§ **Work required**: Once the pictures are set aside, transcribe each line of the data exactly.

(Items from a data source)
*-*-*
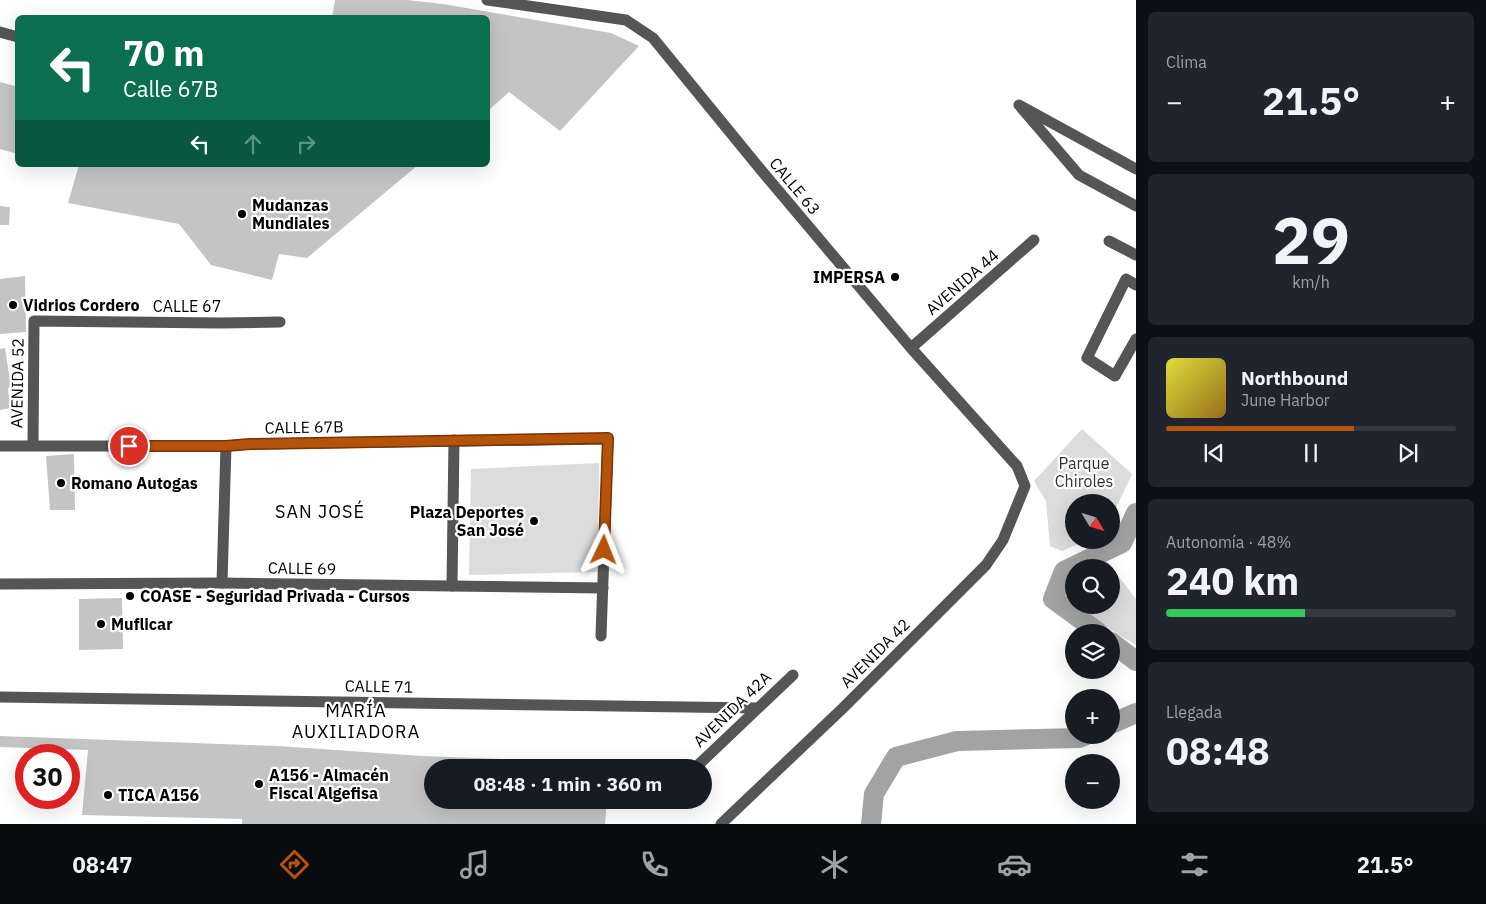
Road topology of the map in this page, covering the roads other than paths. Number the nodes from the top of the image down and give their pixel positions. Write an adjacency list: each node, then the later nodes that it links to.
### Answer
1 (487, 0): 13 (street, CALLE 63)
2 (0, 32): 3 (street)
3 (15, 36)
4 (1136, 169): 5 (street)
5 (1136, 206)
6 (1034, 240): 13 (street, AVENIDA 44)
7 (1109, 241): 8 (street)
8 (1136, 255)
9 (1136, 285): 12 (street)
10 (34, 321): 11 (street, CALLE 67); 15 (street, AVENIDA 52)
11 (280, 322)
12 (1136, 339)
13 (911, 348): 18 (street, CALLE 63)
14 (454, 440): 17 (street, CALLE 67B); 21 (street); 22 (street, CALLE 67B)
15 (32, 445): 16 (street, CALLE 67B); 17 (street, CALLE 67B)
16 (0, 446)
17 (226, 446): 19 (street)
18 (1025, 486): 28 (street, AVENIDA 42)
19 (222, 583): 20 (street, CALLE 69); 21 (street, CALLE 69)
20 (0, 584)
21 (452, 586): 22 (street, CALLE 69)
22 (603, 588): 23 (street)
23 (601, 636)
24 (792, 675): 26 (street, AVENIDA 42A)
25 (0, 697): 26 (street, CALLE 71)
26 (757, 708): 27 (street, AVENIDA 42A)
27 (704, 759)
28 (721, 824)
*-*-*
§ **Reply to the task**:
Road topology of the map in this page, covering the roads other than paths. Number the nodes from the top of the image down and give their pixel positions. Write an adjacency list: each node, then the later nodes that it links to.
### Answer
1 (487, 0): 13 (street, CALLE 63)
2 (0, 32): 3 (street)
3 (15, 36)
4 (1136, 169): 5 (street)
5 (1136, 206)
6 (1034, 240): 13 (street, AVENIDA 44)
7 (1109, 241): 8 (street)
8 (1136, 255)
9 (1136, 285): 12 (street)
10 (34, 321): 11 (street, CALLE 67); 15 (street, AVENIDA 52)
11 (280, 322)
12 (1136, 339)
13 (911, 348): 18 (street, CALLE 63)
14 (454, 440): 17 (street, CALLE 67B); 21 (street); 22 (street, CALLE 67B)
15 (32, 445): 16 (street, CALLE 67B); 17 (street, CALLE 67B)
16 (0, 446)
17 (226, 446): 19 (street)
18 (1025, 486): 28 (street, AVENIDA 42)
19 (222, 583): 20 (street, CALLE 69); 21 (street, CALLE 69)
20 (0, 584)
21 (452, 586): 22 (street, CALLE 69)
22 (603, 588): 23 (street)
23 (601, 636)
24 (792, 675): 26 (street, AVENIDA 42A)
25 (0, 697): 26 (street, CALLE 71)
26 (757, 708): 27 (street, AVENIDA 42A)
27 (704, 759)
28 (721, 824)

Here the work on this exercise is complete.